There are a couple of projects (see here and here) that aim to provide an API-first experience out-of-the-box. But if those distributions do not meet your needs, or you are working with an already established Drupal 8 site, the good news is that serving your content via API has become a lot simpler over the last few months thanks to the efforts of Drupal's developers.

This blog post will explain how to create an API endpoint to serve Drupal content.

The first thing to do, it to enable the RESTful Web Services and Serialization modules. With Drupal 8, these modules are included in core, but are disabled by default.

 

Drupal-for-api-modules
Enable these core modules to get started

 

Once those are enabled, you can create a REST export display from any view:

views-rest-export
REST export display option

 

On the REST export display, set a path. This will be the API endpoint from where your data will be served. In this case, I am using api/v1/default-content. It's good practice to version your API, so that you can introduce improvements without breaking anything that relies on it.

REST export path

Once you have saved the view, you will be able to pull content by submitting a request the specified path.

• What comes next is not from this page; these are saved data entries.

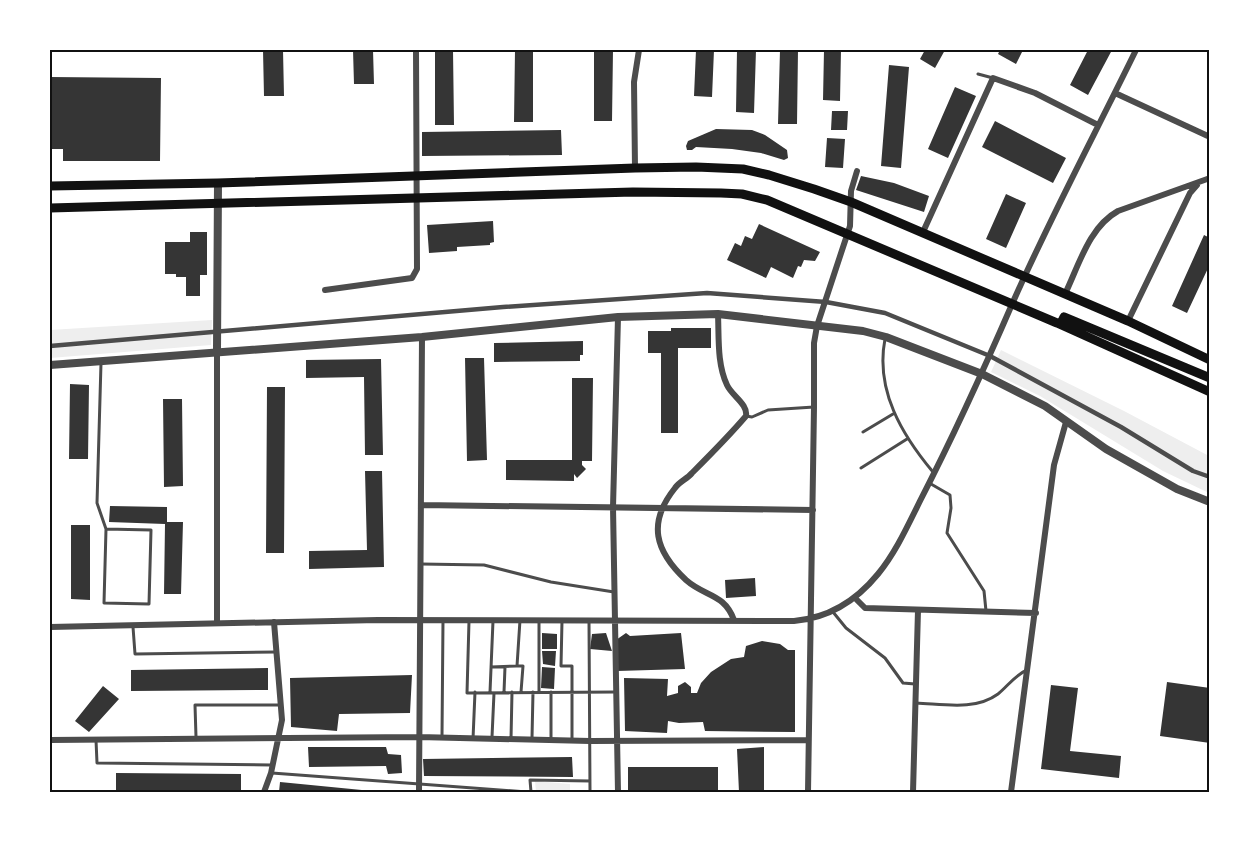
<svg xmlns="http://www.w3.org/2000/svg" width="1259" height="842" viewBox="0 0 1259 842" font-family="Poppins,sans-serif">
<rect width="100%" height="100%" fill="#fff"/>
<path fill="#eee" d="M212 320 211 345 50 358V330Z
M1001 350 1124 411 1209 456V493L1163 471 1040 396 991 372Z
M535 781 570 784V792H536Z"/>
<path fill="#353535" d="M263 50H283L284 96H264Z
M353 50H373L374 84H354Z
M435 50H453L454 125H435Z
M515 50H533V122H514Z
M594 50H613L612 121H594Z
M696 50H714L712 97 694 96Z
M737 50H756L754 113 736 112Z
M780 50H798L797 124H778Z
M824 50H841L840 101 823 100Z
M925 50H945L935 68 920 59Z
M1000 50H1023L1016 64 998 54Z
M1088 50H1112L1088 95 1070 85Z
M889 65 909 67 901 168 881 166Z
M50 77 161 78 160 161H63V149H50Z
M955 87 976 96 948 158 928 149Z
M832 111H848L847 130H831Z
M995 121 1066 158 1053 183 982 147Z
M716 129 752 130 765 135 787 150 788 158 784 160 761 153 732 149 696 147 692 150H687L686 146 688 141Z
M561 130 562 155 422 156V132Z
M827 138 845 139 843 168 825 167Z
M861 176 894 183 929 196 924 212 856 190Z
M1006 194 1026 203 1006 248 986 239Z
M493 221 494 242 490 243V245L457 247V251L429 253 427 225Z
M759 224 820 252 815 261 804 260 801 267 798 266 793 278 771 267 766 278 727 260 735 243 741 246 745 236 752 239Z
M190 232H207V275H200V296H186V277H176V274H165V242H190Z
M1204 235 1210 238V264L1187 313 1172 306Z
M671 328H711V348H678V433H661V353H648V331H671Z
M583 341V355H580V361L494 362V343Z
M465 358H484L487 460 467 461Z
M381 359 383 455H365L364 377 306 378V360Z
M572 378H593L592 461H582V465L586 469 577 478 574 474V481L506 480V460H572Z
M70 384 89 385 88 459H69Z
M267 387H285L284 553H266Z
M163 399H182L183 486 164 487Z
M365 471H382L384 567 309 569V551L367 550Z
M110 506 167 507V522H183L181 594H164L165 524 109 522Z
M71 525H90V600L71 599Z
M755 578 756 596 726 598 725 580Z
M542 633 557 634V649H542Z
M606 633 612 651 590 649 592 634Z
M626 633 630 636 681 633 685 669 617 671 616 640Z
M762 641 780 644 788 650H795V732L705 731 703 722 679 723 668 721 667 733 625 731 624 678 668 679 667 696 678 693V686L685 682 691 687V693H697L701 683 711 672 731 659 744 657 746 646Z
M542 651H556L555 666 543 664Z
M542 667 555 668 554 689 541 688Z
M268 668V690L131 691V670Z
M412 675 410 713 339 714 337 731 291 727 290 678Z
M1167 682 1210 688V743L1160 736Z
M1051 685 1078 688 1070 751 1121 756 1119 778 1041 769Z
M103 686 119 699 89 732 75 721Z
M308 747H386L388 754 401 755 402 773 388 774 386 766 309 767Z
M764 747V792H739L737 749Z
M572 757 573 777 424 776 423 759Z
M628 767H718V792H628Z
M116 773 241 774V792L116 791Z
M280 782 372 791V792H279Z"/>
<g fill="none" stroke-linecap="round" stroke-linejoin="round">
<path stroke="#4c4c4c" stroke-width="3" d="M978 74 993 78
M885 339C875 390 902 435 933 472
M101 363 97 503 106 529 104 603 149 604 151 530 106 529
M746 416 752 417 768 410 814 407
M863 432 893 414
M861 468 907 439
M931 484 950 495 951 508 947 533 984 591 986 611
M421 564 484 565 551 582 614 592
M833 612 846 628 885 658 903 683 915 684
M520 620 517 666H523L521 692
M469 621 467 693 615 692
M562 621 561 666H572V741
M589 621 590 792
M133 627 135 654 276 652
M491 667 516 666
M490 692 493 621
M504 692 505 667
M539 692V621
M551 692V739
M916 703C943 704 975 711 998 694 1008 686 1015 675 1027 670
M442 736 443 620
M196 737 195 705H280
M492 737 494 693
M532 738 533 692
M473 739 475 692
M511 739 512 692
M96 740 97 763 271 765
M272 773 527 792
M531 792 530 780 590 781"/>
<path stroke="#4c4c4c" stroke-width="4.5" d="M50 346 503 307 707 293 826 302 885 313 990 356 1121 427 1193 471 1210 477"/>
<path stroke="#4c4c4c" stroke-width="6" d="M1115 93 1210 137
M635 168 634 82 639 50
M923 232 993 78 1035 93 1098 125
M325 290 412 278 417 269 416 50
M1065 294C1079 265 1089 227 1118 211L1210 178
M718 314C719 338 717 364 727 385 732 396 748 404 746 416 729 436 710 455 692 473 687 479 679 482 675 488 647 523 655 551 686 580 705 597 724 593 734 620
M1128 321 1190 193 1197 185
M421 505 813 510
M856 599 865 608 1036 613
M217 622V351
M50 627 378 620 794 621C829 618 856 601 878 574 896 552 908 525 921 499 954 435 984 369 1013 302 1051 216 1095 134 1136 50
M50 740 419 737 590 741 808 740
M264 792 271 773 282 720 274 622
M419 792 422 337
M618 792 613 507 618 317
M808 792 814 407V343L817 326 850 226 851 191 857 171
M913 792 918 610
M1011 792 1054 465 1066 422"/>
<path stroke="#4c4c4c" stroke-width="8" d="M217 351 218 183
M50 365 422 337 618 317 718 314 863 331 886 337 982 374 1045 406 1106 449 1177 489 1210 502"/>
<path stroke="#111" stroke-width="9" d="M50 186 218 183 635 168 696 167 743 169 769 175 814 189 851 202 1128 321 1210 360
M50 208 633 192 721 193 742 194 767 200 1057 323 1210 392
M1069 327 1062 321 1064 317 1210 378"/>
</g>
<rect width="1259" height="842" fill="none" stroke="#ffffff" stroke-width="102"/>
<rect x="51" y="51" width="1157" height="740" fill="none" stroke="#111" stroke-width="2"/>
</svg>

As with other views, you have access to many options such as permissions, filters, orders, number of items to display and more.

Using the fields shown in the image below, you can choose the format and fields that should be returned.

The default option "Entity" returns the entire node object in serialized form. You can modify it to return only select fields.

Views data format fields

In the example below, I'm choosing to return only the title, body, comment count, and authored by fields. I'm also filtering out unpublished content, and sorting by date.

In the right column, I have the "View published content" permission set, and have a limit of five items to be returned.

REST display options

To view the response to a GET request, you can enter the address in your browser's URL bar.

Here is what a query looks like in Postman:

A GET request

As you can see, five items are returned, each with four fields. Note how the title and body fields return content with HTML tags. These can easily be stripped out using the configuration options.

Strip HTML tags

Drupal developers know of the awesome power provided by Views to Drupal websites. But now with the assistance of Drupal REST services, this power can be harnessed to provide content to external systems too.